Correct median RT depended only on the lag of the selected probe

Figures 3a and b show median correct RT as a function of the lag of both of the probe stimuli collapsed over the two experiments. Results for JOR, evaluating memory for the past, are shown in Figure 3a; results for JOI, evaluating prediction of the future, are shown in Figure 3b. The results for the separate experiments are shown in Figure S2. Visual inspection of this figure shows results consistent with a serial self-terminating search model. First, there was a large proximity effect such that when the correct probe was closer to the present, RTs were faster. This can be seen by noting that the darker lines are lower than the lighter lines. Second, each of the lines in Figures 3a and b appears to be flat, indicating that the lag to the less recent probe did not affect response time.

Figure 3. : RT depends on the lag of the more recent/imminent probe but not on the lag of the less recent/imminent probe. Median RT varies sub-linearly with lag.

Figure 3. :

Error bars represent the 95% confidence interval of the mean across participants. a. In JOR, median RT for correct responses depends strongly on the lag of the more recent probe (indicated by different colors) but not on the lag of the less recent probe (x-axis). b. In JOI, median RT for correct responses depends strongly on the lag of the more imminent probe (indicated by different colors) but not on the lag of the less imminent probe (x-axis). c.
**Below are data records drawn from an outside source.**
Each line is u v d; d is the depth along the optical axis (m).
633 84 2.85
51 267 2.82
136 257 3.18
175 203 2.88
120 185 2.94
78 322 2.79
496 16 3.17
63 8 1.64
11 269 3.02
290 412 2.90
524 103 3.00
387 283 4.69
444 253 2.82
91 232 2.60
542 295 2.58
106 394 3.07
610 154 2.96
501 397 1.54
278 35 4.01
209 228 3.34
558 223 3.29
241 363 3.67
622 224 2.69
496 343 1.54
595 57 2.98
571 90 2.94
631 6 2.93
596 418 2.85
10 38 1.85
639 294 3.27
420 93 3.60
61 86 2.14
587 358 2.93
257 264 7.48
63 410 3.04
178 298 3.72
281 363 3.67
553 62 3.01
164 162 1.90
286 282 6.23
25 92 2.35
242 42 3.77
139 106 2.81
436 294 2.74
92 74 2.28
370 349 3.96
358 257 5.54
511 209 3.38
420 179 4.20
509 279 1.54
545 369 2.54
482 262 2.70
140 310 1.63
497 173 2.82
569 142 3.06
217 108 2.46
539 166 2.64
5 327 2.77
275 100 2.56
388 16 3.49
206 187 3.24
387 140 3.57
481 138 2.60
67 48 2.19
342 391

In JOR, median RT varies sub-linearly with lag of the more recent item. d. In JOI, the median RT varies sub-linearly with lag of the more imminent item.

JOR: Memory for the past.

Statistical analyses confirmed these impressions for the JOR data from each experiment taken separately. In Experiment 1, a linear mixed effects analysis allowing for independent intercepts for each participant showed a significant effect of the lag to the more recent probe, .124±.006 s, t(478) = 21.6, p < 0.001. In Experiment 2, there was also a significant effect of the lag to the more recent probe, .107±.009 s, t(153) = 11.95, p < 0.001. To assess whether there was an effect of the less recent probe, we calculated the slopes of each of the lines in Figure 3a separately for each participant and performed a Bayesian t-test (Rouder et al., 2009) on the slopes. In Experiment 1, this analysis showed “substantial evidence” (Wetzels & Wagenmakers, 2012; Kass & Raftery, 1995; Jeffreys, 1998) favoring the hypothesis that the slopes are not different from zero (JZS Bayes Factor = 3.3). Experiment 2 also provided “strong” evidence for the hypothesis that the slopes are not different from zero (JZS Bayes Factor = 10.91). These results replicate prior studies of JOR, but extend them by establishing positive evidence for the null distance effect using the Bayesian t-test.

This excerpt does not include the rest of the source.